> **GIVEN EXERCISE**: According to the review of the film Winnie, who directed it?

> **SELECTION**:
┄┄┄┄┄┄┄┄┄┄

Winnie: Hindered History Lesson

The biopic of Winnie Mandela features great performances from Jennifer Hudson and Terrence Howard, but gets compromised by its rose-coloured portrait of the Mandelas’ relationship and its avoidance of its subject’s difficult later struggles.

One of the most anticipated movies of this year’s Montreal Black Film Festival was Winnie, the biography of Winnie Mandela starring Jennifer Hudson and Terrence Howard as the couple who spearheaded the fight against apartheid.

Directed by South African Darrell Roodt (the Oscar-nominated Yesterday) and scripted by Roodt and Andre Pieterse (based on the biography by Anne Marie du Preez Bezdrob), Winnie’s main asset is an unbelievably emotional performance by Jennifer Hudson, who outshines the always great Terrence Howard. In her second-best role since Dreamgirls, Hudson is a marvel. As Winnie Mandela, she is a fighter, a heartbroken wife and a loving mother, all rolled into one, and most importantly she is not without flaws. Winnie Mandela’s image was permanently tarnished when, towards the end of apartheid in South Africa, she was involved in the killing of 14-year-old Stompie Moeketsi under the pretence that he was an informer.

Winnie’s biggest flaw is that it wears its heart on its sleeve. The film is a mostly rose-coloured drama about the romantic relationship between Winnie and Nelson Mandela. The thirty-something years that Nelson Mandela spent in incarceration are the most compelling part of the movie, thanks to Hudson, who shines as Winnie at the height of her struggle to end apartheid and to free her husband.

┄┄┄┄┄┄┄┄┄┄

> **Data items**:
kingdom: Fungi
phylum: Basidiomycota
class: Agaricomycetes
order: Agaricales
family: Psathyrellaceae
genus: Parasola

┄┄┄┄┄┄┄┄┄┄

> **WRITTEN SOLUTION**: Darrell Roodt.